Problem description: Reproduce verbatim the lines of the material below, starting at the line with "- Design approval rights" and ending at the line with "- Warranty requirements", both inclusive; skip the rest.

Material for the task:

══════

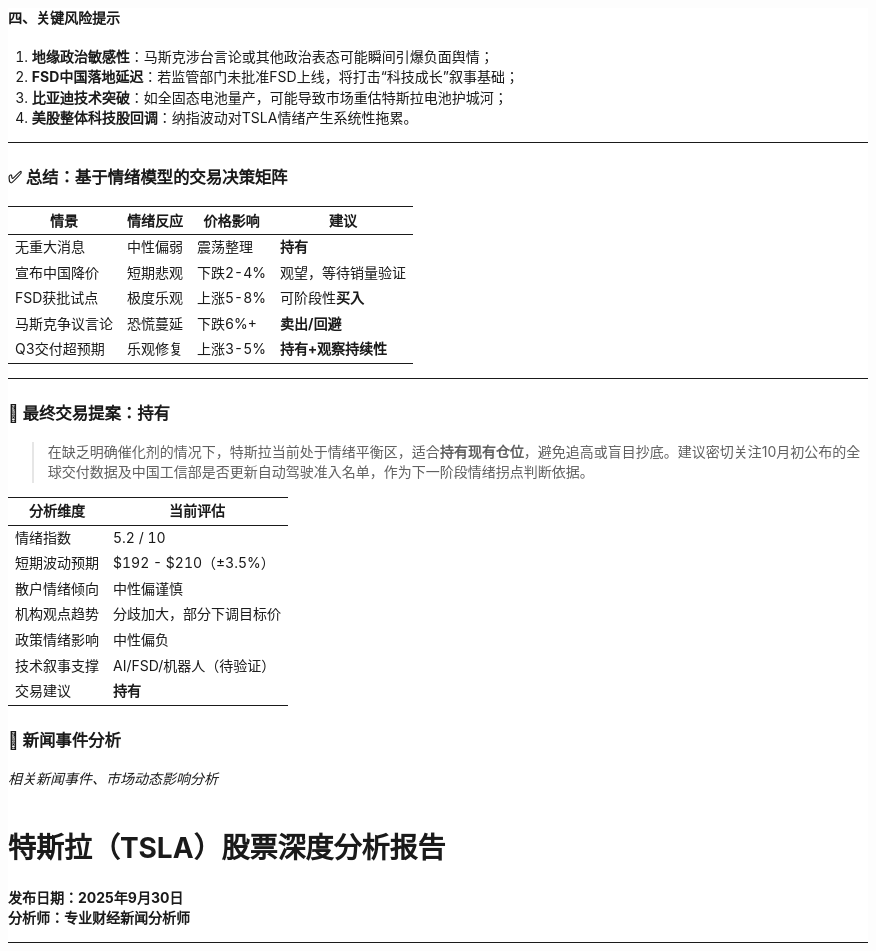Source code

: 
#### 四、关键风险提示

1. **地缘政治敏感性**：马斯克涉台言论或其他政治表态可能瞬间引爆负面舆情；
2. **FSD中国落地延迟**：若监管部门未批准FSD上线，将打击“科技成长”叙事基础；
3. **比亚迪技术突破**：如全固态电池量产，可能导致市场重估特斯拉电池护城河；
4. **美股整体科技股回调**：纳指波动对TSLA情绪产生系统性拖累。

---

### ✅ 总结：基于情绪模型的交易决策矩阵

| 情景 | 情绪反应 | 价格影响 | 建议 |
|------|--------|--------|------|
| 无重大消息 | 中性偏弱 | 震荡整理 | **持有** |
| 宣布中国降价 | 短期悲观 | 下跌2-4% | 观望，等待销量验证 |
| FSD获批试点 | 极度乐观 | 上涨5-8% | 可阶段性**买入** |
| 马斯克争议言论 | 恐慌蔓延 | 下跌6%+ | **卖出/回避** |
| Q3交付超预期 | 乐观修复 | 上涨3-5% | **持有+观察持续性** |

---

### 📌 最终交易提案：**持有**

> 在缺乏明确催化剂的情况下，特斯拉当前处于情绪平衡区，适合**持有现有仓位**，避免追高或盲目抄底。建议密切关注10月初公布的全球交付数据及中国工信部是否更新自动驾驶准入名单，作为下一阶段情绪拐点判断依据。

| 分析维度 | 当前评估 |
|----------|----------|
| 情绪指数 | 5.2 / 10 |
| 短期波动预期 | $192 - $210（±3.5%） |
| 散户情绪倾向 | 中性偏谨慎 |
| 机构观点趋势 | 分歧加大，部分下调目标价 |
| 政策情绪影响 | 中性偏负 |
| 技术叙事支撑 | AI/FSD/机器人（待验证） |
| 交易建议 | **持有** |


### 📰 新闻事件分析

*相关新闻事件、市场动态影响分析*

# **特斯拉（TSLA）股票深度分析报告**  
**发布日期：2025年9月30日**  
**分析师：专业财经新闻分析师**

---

══════

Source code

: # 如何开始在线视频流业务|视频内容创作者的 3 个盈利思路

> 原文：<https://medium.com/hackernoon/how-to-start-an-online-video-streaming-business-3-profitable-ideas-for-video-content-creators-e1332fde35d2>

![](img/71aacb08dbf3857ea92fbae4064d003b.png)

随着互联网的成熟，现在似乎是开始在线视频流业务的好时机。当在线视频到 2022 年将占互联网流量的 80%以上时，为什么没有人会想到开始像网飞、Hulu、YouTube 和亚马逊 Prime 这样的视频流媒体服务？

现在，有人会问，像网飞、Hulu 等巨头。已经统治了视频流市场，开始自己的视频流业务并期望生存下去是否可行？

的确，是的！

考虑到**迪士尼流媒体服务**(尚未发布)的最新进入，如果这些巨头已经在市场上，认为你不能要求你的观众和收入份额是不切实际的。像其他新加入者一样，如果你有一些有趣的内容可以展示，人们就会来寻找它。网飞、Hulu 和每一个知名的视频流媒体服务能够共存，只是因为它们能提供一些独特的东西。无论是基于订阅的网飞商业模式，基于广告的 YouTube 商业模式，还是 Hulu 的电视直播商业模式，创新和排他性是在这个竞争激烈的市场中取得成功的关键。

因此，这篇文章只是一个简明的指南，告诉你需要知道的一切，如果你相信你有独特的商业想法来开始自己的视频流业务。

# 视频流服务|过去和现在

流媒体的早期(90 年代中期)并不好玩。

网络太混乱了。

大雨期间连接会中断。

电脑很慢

══════

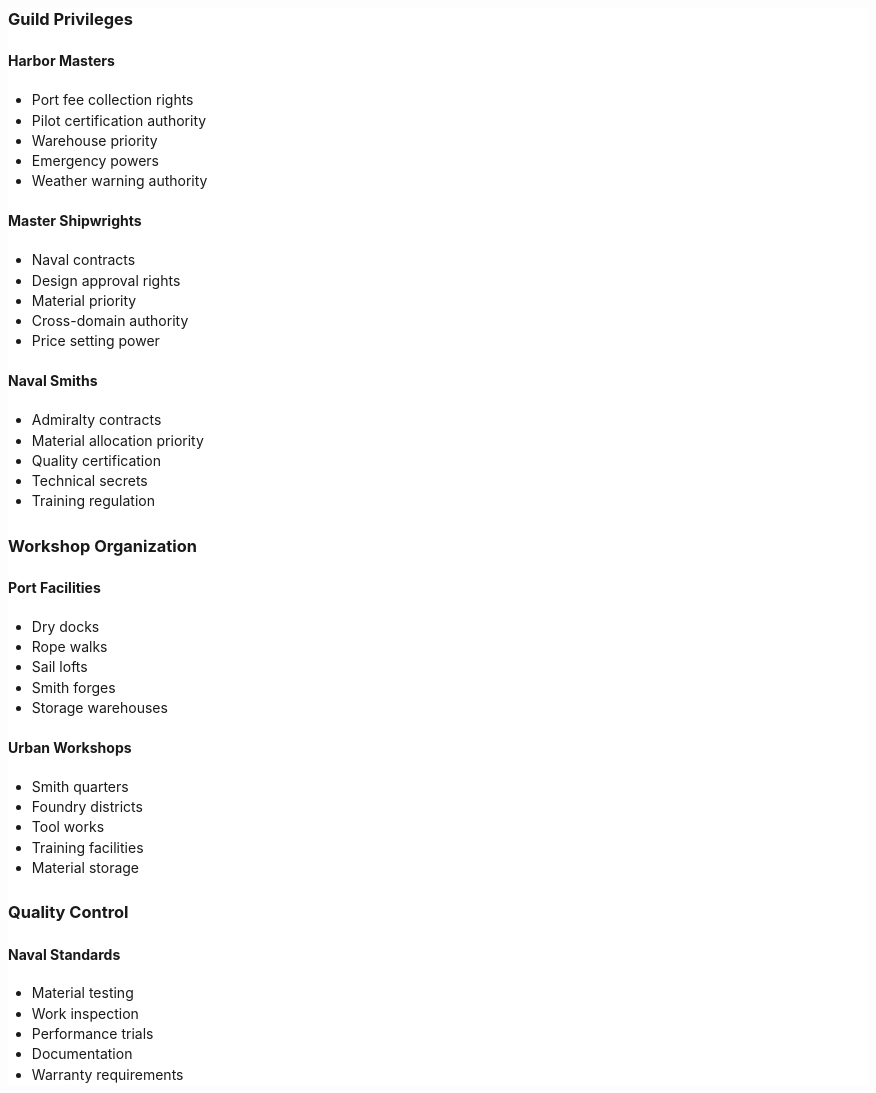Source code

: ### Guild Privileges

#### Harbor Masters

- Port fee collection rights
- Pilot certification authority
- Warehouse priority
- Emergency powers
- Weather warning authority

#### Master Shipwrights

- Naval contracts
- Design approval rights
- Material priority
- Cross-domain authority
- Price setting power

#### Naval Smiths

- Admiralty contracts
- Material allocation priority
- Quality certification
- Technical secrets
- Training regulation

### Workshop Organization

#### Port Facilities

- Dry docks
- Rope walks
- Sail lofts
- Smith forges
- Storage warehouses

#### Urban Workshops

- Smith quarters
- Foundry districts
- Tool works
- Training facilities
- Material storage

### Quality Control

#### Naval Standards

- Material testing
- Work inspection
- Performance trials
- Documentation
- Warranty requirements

══════

Result below:
- Design approval rights
- Material priority
- Cross-domain authority
- Price setting power

#### Naval Smiths

- Admiralty contracts
- Material allocation priority
- Quality certification
- Technical secrets
- Training regulation

### Workshop Organization

#### Port Facilities

- Dry docks
- Rope walks
- Sail lofts
- Smith forges
- Storage warehouses

#### Urban Workshops

- Smith quarters
- Foundry districts
- Tool works
- Training facilities
- Material storage

### Quality Control

#### Naval Standards

- Material testing
- Work inspection
- Performance trials
- Documentation
- Warranty requirements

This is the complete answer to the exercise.